── Page excerpt

Close to leaving the RAF (1982), I went for an Interview. When I was asked what type of equipment I was currently working on, I answered "Mainly valve." Once he picked himself up off the floor (not literally), he began winding down the interview, especially as I had little knowledge of specific IC's!

It was only getting a job System Testing a Radar system that was replacing the system I used to install that I finally accepted my RAF knowledge and experience had finally paid off.


----------



## Manchester

For myself, years of study and sea time were about as much use as a used bus ticket.

Having got my mickey mouse HNC in "Mechatronics" which was so easy compared to my seagoing qualifications, not one employer asked to see it!! Just checked my original discharge book and all qualifications are listed in it, so no fiddling there! 

So what's wrong with shoreside. Life is too easy.


----------



## jaydeeare

Manchester said:


> ......., not one employer asked to see it!!


After an Interview some years ago, when the Interviewer ended the Interview, I was surprised that he did not ask to see my Certificates and Qualifications that I had brought.

His response was something like, "Would you be doing the job you're doing now if you did not have the necessary Qualifications and experience?"

My obvious answer was, "No. Of course not."

When I asked him if he needed a list of Referees, he declined saying, "Would you give me a list of people who would say you were rubbish at your job?"

Again, I said "No."

He replied, "So why give them to me?"

A few days later, a big fat envelope fell through the letterbox. I'd got the job. Much to my surprise.

The problems came soon after starting, but that's another story!


----------



## Leratty

Jaydeeare, interesting comments. I too always had the same opinion when interviewing, certainly in regards written references. Why would anyone proffer a reference if it said he was useless of dodgy after all? Should I be seriously looking at the candidate for the position I would ask at a 2nd interview if he had contact No's for references? Should he then appear reticent I would be concerned if he gave them to me 50-50 I would make contact as I feel you can with judicious questions gain more from a short conversation than ever from some blarney in writing.

────

• Actions to take
1. Reproduce, from the listing below, the lines between the one holding "Output key: every" and the one holding "0.008675, 0.757167, 0.446046]]", inclusive.
2. Carry on the forum thread about job interviews and qualifications from the point where it stops.

── Supplied information

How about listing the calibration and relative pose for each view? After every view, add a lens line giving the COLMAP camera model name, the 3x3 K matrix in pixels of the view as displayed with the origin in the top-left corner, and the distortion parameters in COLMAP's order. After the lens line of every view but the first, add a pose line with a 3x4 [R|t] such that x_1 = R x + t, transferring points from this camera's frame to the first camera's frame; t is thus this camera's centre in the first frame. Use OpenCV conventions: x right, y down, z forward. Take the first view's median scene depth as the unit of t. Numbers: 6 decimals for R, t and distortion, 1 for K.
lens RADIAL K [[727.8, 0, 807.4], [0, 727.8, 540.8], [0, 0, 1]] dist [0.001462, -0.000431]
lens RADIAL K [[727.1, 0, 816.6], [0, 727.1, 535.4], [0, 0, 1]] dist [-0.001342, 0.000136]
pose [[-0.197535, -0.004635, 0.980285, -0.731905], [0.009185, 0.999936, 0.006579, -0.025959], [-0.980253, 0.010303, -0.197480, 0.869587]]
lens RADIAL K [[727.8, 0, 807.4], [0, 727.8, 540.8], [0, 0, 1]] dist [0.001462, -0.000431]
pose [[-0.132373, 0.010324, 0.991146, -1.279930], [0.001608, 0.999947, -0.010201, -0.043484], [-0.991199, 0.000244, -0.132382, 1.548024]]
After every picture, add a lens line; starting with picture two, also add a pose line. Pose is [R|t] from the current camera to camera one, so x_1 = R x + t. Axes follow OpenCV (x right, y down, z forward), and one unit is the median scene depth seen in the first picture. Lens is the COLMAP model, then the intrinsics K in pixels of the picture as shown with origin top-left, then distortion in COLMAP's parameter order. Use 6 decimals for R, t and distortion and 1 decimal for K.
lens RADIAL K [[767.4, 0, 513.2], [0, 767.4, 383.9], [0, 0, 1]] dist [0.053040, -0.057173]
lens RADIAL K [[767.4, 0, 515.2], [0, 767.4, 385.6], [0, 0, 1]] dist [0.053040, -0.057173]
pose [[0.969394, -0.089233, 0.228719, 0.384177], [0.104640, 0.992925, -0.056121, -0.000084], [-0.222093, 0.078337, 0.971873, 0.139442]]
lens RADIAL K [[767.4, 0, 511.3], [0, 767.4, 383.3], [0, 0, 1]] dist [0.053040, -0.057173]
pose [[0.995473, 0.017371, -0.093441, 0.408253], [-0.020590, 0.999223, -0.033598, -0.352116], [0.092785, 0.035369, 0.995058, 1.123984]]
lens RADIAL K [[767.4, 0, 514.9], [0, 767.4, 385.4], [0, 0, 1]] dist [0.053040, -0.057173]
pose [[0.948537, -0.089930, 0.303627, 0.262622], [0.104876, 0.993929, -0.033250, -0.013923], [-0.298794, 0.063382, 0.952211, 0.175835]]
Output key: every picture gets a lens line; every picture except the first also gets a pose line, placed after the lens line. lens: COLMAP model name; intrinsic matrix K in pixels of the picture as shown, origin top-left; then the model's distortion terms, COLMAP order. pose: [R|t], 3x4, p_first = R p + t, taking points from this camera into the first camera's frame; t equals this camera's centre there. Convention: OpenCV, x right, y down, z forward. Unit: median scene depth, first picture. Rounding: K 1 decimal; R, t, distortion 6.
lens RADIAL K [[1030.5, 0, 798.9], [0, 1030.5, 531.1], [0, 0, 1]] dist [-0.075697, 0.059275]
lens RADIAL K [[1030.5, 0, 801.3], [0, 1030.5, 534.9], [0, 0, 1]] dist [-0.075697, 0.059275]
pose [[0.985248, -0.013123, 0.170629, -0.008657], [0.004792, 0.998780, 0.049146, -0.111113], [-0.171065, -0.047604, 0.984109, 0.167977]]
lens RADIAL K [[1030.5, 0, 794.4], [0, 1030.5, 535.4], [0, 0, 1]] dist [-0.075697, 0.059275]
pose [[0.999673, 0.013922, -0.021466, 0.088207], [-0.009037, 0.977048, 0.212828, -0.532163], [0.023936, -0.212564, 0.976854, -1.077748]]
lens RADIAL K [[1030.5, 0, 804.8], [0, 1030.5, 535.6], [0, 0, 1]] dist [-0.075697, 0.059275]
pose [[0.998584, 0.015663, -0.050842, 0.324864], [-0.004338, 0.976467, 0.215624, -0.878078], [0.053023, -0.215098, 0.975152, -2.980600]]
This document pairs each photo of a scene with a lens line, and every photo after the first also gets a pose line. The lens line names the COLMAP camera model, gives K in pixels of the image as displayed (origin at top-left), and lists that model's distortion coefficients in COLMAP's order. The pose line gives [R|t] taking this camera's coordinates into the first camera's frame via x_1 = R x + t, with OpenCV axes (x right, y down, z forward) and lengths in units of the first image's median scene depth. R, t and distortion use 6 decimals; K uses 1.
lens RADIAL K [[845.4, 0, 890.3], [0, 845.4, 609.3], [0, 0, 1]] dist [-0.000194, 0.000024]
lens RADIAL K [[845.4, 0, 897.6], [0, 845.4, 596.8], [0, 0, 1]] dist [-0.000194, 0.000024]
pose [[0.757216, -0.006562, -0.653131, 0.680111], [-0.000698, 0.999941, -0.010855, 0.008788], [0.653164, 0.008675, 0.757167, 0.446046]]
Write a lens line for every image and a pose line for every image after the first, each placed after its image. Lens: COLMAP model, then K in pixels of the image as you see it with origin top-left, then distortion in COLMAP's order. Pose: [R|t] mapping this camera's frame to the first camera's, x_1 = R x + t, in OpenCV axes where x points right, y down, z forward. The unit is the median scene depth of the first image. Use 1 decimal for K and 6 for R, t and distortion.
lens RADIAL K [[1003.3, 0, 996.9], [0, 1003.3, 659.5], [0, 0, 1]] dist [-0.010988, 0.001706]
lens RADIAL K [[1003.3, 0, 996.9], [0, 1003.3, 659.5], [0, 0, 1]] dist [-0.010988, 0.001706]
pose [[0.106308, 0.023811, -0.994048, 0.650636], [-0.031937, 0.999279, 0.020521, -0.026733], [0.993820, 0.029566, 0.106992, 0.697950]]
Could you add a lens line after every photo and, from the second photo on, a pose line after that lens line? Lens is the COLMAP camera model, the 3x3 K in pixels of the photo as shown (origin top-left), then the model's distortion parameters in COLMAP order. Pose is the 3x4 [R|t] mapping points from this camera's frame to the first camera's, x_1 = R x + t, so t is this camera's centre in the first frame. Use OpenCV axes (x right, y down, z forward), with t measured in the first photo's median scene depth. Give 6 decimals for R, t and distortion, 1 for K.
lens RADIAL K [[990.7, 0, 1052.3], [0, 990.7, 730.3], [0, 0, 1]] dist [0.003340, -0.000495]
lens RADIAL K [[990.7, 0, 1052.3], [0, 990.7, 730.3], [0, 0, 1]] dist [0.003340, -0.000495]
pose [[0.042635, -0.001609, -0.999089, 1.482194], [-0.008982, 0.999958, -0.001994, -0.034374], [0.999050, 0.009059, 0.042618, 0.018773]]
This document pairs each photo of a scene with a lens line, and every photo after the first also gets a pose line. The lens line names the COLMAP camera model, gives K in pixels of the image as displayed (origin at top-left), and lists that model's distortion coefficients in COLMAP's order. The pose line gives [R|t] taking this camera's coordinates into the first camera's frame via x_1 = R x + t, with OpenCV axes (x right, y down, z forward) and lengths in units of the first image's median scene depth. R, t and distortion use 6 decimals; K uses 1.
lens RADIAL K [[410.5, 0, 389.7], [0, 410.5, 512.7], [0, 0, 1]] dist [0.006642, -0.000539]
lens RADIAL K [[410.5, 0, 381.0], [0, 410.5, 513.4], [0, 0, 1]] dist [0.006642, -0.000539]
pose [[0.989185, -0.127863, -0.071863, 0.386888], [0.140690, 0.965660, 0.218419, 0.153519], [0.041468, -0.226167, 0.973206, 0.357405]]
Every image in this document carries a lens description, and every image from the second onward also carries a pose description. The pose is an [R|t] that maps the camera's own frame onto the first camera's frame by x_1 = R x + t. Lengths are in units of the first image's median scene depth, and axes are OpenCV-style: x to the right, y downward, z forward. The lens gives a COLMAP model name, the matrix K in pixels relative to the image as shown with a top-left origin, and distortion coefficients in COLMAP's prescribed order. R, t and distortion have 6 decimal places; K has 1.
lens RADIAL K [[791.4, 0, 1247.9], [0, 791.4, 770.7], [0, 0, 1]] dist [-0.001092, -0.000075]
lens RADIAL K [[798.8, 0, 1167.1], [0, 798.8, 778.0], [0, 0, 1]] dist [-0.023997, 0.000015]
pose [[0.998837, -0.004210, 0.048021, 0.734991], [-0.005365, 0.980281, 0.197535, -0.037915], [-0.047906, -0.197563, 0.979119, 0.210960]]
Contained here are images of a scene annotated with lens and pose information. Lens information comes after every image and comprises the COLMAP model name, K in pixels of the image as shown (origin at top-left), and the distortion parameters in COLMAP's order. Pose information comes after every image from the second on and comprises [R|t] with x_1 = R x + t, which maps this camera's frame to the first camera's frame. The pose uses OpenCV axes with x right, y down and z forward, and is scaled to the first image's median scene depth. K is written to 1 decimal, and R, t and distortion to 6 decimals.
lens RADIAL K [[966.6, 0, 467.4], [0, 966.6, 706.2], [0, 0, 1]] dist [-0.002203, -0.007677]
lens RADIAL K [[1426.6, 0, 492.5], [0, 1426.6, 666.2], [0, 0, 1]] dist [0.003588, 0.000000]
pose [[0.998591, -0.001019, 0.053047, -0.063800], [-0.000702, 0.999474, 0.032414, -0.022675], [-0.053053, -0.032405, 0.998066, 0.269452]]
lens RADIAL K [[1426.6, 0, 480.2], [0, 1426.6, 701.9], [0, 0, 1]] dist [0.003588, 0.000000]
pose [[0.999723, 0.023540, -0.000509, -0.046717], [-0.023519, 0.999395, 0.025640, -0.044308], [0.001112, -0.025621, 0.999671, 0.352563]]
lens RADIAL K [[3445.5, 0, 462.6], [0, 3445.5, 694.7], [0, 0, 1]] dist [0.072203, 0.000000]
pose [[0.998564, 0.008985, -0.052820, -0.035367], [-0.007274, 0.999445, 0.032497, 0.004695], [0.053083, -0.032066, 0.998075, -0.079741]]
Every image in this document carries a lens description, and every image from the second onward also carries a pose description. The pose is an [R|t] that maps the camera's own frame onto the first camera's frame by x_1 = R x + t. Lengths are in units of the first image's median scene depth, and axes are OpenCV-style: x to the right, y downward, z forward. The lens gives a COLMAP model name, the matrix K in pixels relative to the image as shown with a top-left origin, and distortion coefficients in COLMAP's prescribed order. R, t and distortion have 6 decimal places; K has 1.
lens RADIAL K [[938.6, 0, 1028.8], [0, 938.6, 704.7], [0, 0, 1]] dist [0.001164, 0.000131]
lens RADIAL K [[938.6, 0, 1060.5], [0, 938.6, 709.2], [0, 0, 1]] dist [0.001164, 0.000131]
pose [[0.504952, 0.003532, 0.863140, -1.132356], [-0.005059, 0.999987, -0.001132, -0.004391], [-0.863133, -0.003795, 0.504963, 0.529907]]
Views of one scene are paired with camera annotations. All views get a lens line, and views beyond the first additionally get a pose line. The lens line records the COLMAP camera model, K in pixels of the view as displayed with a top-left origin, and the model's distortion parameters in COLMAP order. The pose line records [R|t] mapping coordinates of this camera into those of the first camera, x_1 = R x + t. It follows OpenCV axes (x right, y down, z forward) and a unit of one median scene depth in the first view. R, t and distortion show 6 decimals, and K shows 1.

────

• Expected results
1.
Output key: every picture gets a lens line; every picture except the first also gets a pose line, placed after the lens line. lens: COLMAP model name; intrinsic matrix K in pixels of the picture as shown, origin top-left; then the model's distortion terms, COLMAP order. pose: [R|t], 3x4, p_first = R p + t, taking points from this camera into the first camera's frame; t equals this camera's centre there. Convention: OpenCV, x right, y down, z forward. Unit: median scene depth, first picture. Rounding: K 1 decimal; R, t, distortion 6.
lens RADIAL K [[1030.5, 0, 798.9], [0, 1030.5, 531.1], [0, 0, 1]] dist [-0.075697, 0.059275]
lens RADIAL K [[1030.5, 0, 801.3], [0, 1030.5, 534.9], [0, 0, 1]] dist [-0.075697, 0.059275]
pose [[0.985248, -0.013123, 0.170629, -0.008657], [0.004792, 0.998780, 0.049146, -0.111113], [-0.171065, -0.047604, 0.984109, 0.167977]]
lens RADIAL K [[1030.5, 0, 794.4], [0, 1030.5, 535.4], [0, 0, 1]] dist [-0.075697, 0.059275]
pose [[0.999673, 0.013922, -0.021466, 0.088207], [-0.009037, 0.977048, 0.212828, -0.532163], [0.023936, -0.212564, 0.976854, -1.077748]]
lens RADIAL K [[1030.5, 0, 804.8], [0, 1030.5, 535.6], [0, 0, 1]] dist [-0.075697, 0.059275]
pose [[0.998584, 0.015663, -0.050842, 0.324864], [-0.004338, 0.976467, 0.215624, -0.878078], [0.053023, -0.215098, 0.975152, -2.980600]]
This document pairs each photo of a scene with a lens line, and every photo after the first also gets a pose line. The lens line names the COLMAP camera model, gives K in pixels of the image as displayed (origin at top-left), and lists that model's distortion coefficients in COLMAP's order. The pose line gives [R|t] taking this camera's coordinates into the first camera's frame via x_1 = R x + t, with OpenCV axes (x right, y down, z forward) and lengths in units of the first image's median scene depth. R, t and distortion use 6 decimals; K uses 1.
lens RADIAL K [[845.4, 0, 890.3], [0, 845.4, 609.3], [0, 0, 1]] dist [-0.000194, 0.000024]
lens RADIAL K [[845.4, 0, 897.6], [0, 845.4, 596.8], [0, 0, 1]] dist [-0.000194, 0.000024]
pose [[0.757216, -0.006562, -0.653131, 0.680111], [-0.000698, 0.999941, -0.010855, 0.008788], [0.653164, 0.008675, 0.757167, 0.446046]]

2.
Love to hear "but that's another story!" as reckon we all have some hilarious or not so ones as to jobs we took then regretted doing so. One I sat for a whole year with a small team on a remote site where literally nothing was done almost like a caretaker though we were meant to be installing some equipment which never arrived. The Co were surprised when I put in my resignation.


----------



## sparkie2182

I was part of an interview board years ago........we were looking for a pilot boat/survey boat deck hand who would be expected to eventually become coxwain.

Almost all the received C.V.'s seemed to be written by the same solicitor.

................The personnel dept seemed to lap them up.


----------



## trotterdotpom

I had an interview a few years ago. I knew I'd blown it when the boss of the panel squeezed my knuckle - I wasn't fit to wash his pinny.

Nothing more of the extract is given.